La tesis de que a nuestra realidad hay que aumentarle la presión económica para que la caldera social reviente se escucha —curiosamente— con mayor frecuencia entre aquellas personas que no habitan el territorio nacional. Algunas de esas voces están pidiendo ahora en el Senado norteamericano que se echen atrás las medidas flexibilizadoras de los viajes familiares a la Isla y del envío de ayuda monetaria aprobadas por Barack Obama. Ven estos puentes tendidos como oxígeno que le entra al gobierno cubano y ocasiona que éste se prolongue en el poder. Según esta aritmética del “prívalos para que reaccionen”, el cambio estaría a la vuelta de la esquina el día que el grifo de la ayuda exterior se cierre por completo. Sólo que en el medio de esa suposición, aún por probar en la práctica, quedaríamos atrapados once millones de personas e igual número de estómagos. Gente que no se lanzó a las calles cuando en los años noventa vieron su plato casi vacío o sus ropas hacérseles jirones sobre el cuerpo. En ese momento de penurias infinitas, la única “sublevación” popular que ocurrió, el 5 de agosto de 1994, tuvo como objetivo el querer salir del país, no el de cambiar las cosas aquí adentro. Estamos tan temerosos cívicamente que la caldera puede llegar a acumular una presión insoportable y aún así la gran mayoría preferirá arriesgarse en una balsa lanzada al mar que enfrentarse a un represor. No es que exista una genética de los pueblos valientes o de los cobardes, sólo que hay métodos y métodos de desarticular la rebeldía social. El que nos ha tocado a nosotros es, sin dudas, eficiente hasta rozar con lo científico.

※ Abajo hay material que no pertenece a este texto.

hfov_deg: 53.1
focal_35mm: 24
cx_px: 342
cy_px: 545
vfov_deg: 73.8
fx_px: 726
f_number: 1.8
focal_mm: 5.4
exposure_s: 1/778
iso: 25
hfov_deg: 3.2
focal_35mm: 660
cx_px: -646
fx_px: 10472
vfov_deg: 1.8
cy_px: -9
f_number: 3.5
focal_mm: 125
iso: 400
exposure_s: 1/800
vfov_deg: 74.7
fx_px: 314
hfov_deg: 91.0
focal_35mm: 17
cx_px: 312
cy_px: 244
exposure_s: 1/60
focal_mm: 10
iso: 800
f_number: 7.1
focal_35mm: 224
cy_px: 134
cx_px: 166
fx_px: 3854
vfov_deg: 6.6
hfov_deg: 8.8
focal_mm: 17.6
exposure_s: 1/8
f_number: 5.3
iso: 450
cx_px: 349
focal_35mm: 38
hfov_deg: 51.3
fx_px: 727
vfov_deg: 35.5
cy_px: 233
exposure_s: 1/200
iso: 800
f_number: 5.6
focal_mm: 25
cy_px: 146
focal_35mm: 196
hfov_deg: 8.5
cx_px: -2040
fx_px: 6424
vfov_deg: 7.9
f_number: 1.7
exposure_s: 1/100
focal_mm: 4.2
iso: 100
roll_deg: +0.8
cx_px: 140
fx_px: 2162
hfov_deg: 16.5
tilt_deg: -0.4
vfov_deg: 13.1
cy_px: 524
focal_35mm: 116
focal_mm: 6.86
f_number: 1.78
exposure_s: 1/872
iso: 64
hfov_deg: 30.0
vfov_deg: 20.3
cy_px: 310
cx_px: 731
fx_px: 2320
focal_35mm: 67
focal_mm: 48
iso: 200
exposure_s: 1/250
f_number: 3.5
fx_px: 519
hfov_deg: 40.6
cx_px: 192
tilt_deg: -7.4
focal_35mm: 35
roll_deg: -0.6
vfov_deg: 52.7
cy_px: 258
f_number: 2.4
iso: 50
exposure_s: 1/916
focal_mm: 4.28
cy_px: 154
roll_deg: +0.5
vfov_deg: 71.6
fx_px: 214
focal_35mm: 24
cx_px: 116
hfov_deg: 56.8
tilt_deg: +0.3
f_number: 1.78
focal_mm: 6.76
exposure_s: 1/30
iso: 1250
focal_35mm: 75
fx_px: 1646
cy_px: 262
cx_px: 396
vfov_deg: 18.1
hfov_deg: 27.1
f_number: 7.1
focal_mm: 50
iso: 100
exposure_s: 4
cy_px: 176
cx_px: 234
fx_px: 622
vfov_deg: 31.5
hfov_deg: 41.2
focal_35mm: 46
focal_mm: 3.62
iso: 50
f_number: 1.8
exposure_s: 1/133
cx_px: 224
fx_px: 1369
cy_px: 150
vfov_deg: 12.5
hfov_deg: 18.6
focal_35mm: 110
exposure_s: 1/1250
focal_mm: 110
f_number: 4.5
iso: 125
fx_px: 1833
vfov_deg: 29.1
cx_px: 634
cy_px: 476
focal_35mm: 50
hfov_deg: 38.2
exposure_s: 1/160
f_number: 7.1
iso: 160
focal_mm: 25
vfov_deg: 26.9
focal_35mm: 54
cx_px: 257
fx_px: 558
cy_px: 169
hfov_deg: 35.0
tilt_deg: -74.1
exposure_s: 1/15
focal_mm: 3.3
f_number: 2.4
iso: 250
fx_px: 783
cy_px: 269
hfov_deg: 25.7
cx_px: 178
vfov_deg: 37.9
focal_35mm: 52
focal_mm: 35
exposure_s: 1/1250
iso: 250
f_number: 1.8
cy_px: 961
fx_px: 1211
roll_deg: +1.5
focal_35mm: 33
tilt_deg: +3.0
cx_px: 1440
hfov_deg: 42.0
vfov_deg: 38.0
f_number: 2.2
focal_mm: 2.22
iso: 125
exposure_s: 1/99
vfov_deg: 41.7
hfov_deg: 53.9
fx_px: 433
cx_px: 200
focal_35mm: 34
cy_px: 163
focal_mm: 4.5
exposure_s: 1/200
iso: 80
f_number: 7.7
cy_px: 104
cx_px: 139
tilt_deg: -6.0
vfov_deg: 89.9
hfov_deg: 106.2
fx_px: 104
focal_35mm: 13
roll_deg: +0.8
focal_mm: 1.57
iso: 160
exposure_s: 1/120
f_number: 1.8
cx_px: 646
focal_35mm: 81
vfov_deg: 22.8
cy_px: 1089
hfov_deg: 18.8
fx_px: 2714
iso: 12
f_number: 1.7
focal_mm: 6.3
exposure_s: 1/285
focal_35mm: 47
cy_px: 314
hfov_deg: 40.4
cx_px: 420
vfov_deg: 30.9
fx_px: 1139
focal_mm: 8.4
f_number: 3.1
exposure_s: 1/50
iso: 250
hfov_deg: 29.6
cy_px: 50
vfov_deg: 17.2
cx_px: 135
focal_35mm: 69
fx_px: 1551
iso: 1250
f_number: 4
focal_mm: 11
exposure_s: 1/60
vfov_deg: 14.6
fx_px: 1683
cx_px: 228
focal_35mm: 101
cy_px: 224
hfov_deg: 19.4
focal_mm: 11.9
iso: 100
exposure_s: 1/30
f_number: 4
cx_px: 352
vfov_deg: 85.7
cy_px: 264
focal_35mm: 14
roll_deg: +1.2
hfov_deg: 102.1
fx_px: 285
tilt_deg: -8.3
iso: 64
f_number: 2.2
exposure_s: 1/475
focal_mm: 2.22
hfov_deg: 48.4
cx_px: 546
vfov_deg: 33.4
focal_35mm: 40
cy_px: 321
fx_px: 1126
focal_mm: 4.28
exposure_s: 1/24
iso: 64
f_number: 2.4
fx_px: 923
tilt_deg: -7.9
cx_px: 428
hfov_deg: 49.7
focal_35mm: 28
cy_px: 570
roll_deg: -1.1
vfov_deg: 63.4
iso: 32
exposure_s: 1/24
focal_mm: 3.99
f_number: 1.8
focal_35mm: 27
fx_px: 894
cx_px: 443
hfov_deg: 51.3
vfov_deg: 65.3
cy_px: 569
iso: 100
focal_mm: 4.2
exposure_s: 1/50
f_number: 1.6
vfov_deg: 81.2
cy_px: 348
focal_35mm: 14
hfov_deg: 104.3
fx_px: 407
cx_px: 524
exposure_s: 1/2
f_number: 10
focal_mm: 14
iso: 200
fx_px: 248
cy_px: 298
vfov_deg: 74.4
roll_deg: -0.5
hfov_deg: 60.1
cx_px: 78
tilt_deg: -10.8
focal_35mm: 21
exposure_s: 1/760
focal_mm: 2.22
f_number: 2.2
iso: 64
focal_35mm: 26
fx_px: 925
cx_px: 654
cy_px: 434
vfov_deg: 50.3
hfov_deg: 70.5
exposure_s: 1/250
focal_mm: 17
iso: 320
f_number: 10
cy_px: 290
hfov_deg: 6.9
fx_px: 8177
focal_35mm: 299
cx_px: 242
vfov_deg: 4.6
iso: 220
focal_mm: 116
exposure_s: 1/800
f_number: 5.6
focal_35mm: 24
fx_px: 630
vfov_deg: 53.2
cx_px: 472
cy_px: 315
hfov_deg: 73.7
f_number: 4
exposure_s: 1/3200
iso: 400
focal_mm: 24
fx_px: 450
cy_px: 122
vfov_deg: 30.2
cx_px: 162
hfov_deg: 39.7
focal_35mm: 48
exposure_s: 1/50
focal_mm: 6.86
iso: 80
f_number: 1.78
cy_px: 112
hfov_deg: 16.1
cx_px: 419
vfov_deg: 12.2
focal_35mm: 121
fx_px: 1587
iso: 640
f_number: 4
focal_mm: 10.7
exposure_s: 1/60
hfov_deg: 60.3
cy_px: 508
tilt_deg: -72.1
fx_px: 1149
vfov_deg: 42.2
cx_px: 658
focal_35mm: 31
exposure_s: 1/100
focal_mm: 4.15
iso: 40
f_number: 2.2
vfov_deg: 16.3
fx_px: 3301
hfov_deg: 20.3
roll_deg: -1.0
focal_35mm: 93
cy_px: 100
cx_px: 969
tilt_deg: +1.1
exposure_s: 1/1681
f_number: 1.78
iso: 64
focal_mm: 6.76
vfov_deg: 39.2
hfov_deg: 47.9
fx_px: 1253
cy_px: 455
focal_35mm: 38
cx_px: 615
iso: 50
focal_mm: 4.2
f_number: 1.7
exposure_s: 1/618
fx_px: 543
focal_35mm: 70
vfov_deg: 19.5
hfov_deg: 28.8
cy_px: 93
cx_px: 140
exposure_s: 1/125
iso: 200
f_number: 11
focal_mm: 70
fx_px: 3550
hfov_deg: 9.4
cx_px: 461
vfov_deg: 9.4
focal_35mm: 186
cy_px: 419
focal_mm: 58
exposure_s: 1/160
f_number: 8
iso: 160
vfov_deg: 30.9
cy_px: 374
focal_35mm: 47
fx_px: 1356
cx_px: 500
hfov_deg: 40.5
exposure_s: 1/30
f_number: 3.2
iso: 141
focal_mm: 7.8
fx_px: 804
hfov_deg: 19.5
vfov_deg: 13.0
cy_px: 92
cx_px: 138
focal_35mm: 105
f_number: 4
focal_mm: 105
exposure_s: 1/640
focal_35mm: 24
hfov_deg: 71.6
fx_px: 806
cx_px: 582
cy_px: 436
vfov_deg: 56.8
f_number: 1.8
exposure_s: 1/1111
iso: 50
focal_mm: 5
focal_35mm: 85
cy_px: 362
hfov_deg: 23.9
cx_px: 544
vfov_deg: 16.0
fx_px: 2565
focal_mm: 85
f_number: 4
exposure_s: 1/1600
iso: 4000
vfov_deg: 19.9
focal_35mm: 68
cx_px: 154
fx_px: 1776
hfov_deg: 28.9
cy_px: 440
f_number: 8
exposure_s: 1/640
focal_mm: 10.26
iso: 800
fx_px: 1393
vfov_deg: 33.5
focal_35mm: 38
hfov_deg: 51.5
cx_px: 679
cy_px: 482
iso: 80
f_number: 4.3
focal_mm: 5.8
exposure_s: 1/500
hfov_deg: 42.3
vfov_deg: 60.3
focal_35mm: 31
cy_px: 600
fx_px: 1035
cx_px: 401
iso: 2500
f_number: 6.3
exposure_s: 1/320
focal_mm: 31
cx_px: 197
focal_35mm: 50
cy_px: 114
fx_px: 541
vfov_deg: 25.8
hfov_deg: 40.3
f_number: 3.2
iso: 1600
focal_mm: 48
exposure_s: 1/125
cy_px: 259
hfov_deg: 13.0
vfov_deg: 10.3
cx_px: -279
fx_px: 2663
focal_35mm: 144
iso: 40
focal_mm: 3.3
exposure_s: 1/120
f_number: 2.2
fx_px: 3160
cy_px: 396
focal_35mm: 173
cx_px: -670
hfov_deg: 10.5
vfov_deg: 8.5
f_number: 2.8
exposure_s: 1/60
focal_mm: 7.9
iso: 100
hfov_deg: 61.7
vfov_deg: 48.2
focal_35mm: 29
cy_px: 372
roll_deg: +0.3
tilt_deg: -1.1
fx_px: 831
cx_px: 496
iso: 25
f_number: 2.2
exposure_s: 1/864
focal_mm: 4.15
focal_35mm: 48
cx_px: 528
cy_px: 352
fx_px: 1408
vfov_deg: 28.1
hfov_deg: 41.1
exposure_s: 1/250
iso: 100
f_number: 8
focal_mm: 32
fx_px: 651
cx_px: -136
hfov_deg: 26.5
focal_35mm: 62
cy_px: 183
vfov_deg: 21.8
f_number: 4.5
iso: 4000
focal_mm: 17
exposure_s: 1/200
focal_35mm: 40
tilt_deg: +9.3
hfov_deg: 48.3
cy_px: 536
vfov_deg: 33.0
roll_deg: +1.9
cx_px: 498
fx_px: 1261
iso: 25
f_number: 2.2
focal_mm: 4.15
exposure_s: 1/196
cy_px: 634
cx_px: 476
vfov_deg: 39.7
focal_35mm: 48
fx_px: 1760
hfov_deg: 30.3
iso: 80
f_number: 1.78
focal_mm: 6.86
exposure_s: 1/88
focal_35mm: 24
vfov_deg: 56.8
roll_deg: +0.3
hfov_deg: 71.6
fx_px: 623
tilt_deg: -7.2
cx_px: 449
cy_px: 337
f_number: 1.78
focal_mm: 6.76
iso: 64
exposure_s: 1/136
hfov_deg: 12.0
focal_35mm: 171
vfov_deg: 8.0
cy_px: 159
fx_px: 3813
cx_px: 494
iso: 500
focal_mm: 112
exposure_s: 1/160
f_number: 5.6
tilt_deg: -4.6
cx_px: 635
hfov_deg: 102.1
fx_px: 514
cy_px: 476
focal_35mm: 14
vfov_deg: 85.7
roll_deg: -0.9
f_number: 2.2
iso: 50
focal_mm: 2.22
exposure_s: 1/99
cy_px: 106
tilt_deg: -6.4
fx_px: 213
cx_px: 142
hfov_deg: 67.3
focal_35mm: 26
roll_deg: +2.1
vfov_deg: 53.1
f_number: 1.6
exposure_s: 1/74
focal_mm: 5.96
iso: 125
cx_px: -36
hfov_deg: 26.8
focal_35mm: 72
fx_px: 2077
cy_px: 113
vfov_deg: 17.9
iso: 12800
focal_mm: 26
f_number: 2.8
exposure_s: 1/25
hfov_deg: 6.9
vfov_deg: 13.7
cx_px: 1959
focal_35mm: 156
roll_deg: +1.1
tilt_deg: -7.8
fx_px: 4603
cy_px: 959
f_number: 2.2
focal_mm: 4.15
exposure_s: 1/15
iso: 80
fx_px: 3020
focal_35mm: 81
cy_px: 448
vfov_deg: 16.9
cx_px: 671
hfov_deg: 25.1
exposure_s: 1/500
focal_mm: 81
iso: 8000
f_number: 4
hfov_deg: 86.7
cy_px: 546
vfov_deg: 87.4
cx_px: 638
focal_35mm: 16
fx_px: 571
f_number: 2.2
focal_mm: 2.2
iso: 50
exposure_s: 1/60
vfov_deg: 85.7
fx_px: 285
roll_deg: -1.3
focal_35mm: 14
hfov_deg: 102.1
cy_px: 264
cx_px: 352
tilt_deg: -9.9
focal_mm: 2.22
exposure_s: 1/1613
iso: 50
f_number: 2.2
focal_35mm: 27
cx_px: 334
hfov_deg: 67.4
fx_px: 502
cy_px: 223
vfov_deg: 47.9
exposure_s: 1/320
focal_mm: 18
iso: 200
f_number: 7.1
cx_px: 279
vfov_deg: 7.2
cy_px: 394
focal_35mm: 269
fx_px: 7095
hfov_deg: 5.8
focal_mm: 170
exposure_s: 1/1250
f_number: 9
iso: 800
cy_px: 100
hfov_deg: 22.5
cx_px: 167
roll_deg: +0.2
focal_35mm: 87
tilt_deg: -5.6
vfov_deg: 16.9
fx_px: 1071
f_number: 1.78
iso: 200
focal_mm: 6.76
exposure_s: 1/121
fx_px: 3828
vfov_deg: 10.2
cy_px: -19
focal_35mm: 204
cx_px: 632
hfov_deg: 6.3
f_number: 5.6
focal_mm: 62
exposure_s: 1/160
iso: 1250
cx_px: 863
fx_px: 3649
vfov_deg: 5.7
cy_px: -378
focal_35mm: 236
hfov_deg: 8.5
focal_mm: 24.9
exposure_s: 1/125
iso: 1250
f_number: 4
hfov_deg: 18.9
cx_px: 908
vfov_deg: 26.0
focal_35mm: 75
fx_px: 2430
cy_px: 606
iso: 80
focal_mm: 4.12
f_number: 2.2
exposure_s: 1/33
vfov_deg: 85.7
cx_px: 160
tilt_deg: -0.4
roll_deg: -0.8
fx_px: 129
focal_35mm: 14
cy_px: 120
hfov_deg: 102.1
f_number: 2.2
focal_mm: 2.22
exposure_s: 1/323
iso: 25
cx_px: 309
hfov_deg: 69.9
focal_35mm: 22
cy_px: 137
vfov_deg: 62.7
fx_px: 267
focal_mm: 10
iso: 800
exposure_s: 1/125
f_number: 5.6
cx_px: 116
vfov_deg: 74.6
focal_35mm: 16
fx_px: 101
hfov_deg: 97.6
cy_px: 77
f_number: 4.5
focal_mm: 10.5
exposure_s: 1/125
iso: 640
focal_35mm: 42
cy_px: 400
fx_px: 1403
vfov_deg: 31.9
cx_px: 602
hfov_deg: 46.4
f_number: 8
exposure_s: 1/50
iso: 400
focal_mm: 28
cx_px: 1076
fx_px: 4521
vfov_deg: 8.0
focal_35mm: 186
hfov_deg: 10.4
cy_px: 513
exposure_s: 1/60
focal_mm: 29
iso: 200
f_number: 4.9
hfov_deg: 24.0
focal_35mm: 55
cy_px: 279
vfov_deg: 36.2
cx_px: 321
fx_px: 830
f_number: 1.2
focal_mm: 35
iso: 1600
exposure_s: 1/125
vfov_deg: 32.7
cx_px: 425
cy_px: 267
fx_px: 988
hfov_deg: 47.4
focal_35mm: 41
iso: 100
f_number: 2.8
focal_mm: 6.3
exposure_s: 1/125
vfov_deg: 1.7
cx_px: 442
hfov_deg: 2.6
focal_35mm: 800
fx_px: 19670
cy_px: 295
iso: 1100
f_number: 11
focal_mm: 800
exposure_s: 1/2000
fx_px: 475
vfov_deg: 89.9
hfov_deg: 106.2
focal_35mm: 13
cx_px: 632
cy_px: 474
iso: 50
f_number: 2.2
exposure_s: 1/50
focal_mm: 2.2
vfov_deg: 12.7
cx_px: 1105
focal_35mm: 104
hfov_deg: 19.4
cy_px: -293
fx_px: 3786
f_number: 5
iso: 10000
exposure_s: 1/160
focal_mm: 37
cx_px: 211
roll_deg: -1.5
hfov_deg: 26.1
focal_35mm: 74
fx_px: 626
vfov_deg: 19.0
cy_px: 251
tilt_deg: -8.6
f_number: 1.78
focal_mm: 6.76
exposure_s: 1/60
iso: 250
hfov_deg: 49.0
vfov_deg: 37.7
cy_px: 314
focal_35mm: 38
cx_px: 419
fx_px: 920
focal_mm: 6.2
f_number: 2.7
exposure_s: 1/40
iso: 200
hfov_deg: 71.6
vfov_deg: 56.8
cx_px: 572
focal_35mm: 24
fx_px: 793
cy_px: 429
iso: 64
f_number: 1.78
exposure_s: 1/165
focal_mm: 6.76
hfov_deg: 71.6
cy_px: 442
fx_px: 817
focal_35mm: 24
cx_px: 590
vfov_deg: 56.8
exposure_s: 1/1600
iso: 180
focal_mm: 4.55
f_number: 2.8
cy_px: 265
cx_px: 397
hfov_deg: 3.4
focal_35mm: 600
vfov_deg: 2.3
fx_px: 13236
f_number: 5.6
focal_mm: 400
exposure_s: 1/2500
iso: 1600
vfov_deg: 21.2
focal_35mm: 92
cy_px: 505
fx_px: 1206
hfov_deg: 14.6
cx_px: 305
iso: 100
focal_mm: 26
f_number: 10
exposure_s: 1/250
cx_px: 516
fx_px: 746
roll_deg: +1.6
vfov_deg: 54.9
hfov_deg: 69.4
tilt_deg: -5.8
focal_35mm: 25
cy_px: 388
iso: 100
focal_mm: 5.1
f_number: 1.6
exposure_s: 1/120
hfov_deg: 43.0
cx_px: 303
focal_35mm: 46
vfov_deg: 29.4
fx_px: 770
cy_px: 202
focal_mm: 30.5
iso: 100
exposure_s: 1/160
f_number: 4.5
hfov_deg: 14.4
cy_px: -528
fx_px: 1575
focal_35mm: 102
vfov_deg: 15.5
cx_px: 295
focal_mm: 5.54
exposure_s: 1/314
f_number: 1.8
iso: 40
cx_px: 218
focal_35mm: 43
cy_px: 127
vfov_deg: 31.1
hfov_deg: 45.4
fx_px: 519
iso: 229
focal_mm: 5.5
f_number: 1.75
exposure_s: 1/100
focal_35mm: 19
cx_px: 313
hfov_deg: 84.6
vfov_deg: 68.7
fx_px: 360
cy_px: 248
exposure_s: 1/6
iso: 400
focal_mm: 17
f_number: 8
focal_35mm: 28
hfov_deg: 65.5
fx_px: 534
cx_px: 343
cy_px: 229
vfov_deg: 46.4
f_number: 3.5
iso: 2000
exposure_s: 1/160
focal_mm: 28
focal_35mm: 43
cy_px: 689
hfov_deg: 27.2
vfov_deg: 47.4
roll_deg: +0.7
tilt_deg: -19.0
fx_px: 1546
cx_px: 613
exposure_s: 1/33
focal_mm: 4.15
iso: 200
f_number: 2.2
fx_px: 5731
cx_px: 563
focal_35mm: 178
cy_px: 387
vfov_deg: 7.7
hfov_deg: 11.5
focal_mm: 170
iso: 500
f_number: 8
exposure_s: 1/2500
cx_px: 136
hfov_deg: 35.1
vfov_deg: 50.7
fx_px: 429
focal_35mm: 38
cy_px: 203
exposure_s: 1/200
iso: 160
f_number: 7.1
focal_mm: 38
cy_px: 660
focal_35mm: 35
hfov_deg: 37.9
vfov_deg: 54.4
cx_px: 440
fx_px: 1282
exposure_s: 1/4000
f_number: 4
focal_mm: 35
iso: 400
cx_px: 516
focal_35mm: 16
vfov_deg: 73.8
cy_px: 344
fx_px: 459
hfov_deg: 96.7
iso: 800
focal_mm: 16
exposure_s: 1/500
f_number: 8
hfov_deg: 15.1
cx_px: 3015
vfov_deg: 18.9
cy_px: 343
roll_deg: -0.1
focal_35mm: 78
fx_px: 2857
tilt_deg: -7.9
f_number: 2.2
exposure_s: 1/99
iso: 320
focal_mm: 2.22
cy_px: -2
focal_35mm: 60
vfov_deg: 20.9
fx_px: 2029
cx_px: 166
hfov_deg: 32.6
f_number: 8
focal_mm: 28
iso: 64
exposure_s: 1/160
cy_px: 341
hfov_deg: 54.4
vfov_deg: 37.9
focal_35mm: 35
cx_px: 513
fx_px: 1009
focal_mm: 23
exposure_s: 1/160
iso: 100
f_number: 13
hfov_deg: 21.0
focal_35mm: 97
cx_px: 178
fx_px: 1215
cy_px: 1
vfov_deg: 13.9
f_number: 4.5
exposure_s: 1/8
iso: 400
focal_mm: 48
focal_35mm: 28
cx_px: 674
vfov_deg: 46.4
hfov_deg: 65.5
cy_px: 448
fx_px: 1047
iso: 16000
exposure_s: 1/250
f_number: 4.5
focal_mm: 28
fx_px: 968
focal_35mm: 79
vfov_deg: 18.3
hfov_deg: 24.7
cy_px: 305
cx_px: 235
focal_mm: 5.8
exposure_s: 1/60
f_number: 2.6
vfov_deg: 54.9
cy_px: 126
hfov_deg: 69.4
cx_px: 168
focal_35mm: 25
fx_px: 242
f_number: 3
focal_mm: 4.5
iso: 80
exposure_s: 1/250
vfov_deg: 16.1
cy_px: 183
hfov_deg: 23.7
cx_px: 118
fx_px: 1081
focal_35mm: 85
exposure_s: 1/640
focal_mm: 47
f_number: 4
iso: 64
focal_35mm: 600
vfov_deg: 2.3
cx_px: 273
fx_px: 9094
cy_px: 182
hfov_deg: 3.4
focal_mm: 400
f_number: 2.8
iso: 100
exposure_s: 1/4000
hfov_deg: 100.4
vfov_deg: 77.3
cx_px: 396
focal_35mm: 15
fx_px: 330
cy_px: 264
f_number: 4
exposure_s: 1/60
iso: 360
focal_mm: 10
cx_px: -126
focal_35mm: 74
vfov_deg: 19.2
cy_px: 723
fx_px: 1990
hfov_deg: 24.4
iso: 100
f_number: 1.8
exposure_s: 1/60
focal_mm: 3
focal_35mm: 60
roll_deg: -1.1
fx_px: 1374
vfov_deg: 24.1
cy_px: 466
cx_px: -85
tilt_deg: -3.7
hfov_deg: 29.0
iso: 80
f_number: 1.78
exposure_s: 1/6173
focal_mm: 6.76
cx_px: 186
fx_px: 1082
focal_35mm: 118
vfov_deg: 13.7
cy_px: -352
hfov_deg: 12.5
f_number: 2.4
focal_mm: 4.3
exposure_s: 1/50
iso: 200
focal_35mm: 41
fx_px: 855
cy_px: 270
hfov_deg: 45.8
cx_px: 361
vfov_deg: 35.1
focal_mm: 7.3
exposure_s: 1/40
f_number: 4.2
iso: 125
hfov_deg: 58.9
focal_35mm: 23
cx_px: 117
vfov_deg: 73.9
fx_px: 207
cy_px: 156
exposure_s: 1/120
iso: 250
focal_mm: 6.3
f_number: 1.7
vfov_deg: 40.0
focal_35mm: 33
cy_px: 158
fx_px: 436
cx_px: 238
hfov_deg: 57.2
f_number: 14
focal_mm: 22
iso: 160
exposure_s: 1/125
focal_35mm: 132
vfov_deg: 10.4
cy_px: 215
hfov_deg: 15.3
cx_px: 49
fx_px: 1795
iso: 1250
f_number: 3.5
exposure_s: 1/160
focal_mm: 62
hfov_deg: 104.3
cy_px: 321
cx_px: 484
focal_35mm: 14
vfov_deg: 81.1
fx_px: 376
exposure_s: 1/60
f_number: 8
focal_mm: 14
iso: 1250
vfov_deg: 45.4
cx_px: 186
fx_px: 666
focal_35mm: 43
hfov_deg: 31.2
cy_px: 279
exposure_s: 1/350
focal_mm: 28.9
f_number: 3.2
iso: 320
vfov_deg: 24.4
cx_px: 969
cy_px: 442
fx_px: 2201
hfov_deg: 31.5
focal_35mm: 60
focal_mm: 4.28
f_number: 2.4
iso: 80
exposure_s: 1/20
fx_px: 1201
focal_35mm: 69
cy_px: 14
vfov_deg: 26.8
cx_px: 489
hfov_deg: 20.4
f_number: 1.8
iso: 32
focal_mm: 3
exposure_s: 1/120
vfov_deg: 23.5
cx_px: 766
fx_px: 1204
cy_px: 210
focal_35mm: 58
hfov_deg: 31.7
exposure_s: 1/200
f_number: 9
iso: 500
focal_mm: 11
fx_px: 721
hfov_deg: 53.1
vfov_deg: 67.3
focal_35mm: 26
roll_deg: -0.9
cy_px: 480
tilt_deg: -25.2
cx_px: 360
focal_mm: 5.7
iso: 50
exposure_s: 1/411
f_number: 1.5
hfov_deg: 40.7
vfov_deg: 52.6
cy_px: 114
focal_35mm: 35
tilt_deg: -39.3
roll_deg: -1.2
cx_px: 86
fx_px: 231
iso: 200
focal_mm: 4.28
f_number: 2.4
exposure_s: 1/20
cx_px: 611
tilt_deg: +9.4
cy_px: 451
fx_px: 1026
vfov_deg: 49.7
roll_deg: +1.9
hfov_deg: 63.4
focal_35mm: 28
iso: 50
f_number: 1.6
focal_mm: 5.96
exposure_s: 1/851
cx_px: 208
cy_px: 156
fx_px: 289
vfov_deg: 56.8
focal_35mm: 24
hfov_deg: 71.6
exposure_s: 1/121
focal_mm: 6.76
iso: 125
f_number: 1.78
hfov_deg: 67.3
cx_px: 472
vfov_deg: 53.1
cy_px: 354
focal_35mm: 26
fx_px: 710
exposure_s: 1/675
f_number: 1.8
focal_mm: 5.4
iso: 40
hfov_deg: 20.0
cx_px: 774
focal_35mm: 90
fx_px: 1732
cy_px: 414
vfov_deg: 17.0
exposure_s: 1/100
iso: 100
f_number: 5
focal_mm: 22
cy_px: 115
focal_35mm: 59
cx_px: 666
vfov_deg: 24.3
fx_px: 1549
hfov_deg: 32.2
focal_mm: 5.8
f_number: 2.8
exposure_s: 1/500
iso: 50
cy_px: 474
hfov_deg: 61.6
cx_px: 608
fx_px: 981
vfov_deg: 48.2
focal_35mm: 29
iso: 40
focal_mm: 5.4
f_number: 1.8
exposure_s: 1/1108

Para esos politólogos que se acercan más a la física que a las ciencias sociales, bastaría cerrar el flujo de remesas y los viajes de los cubanoamericanos a la Isla, para que algo empezara a moverse en el escenario nacional. En sus deseos de probar tal conjetura, la teoría —claro está— la pondrían ellos y el cuerpo del martirio lo aportaríamos nosotros. Sobre la marcha del experimento y mientras se llega a alguna conclusión, las piscinas en las mansiones de los potentados de verdeolivo no dejarían de tener su suministro de cloro, la Internet satelital de tantos hijitos de papá no disminuiría ni un kilobyte de ancho de banda y la ropa interior de marca de tantos funcionarios no dejaría de entrar —por vías impensables— al país. Sobre la mesa de la jerarquía oficial, ese apretón de la tuerca no se haría sentir. Estarán más bien con las barrigas llenas para gobernar sobre un pueblo que sólo pensará obsesivamente en qué podrá encontrar para comer cada día. La miseria —como ocurre en tantos y tantos lugares— se seguirá constituyendo más en un mecanismo de dominación que de desobediencia.

De ahí que por estas semanas nos sintamos como conejillos de Indias en un experimento de laboratorio que se decide lejos de nosotros. Tenemos la sensación de ser un mero numeral en una cábala tan simplona como peligrosa. Donde el resultado esperado por los artífices de la “teoría de la caldera” es que ésta estalle, sin percatarse que su detonación puede provocar un ciclo de violencia que nadie sabe cómo ni cuándo terminará.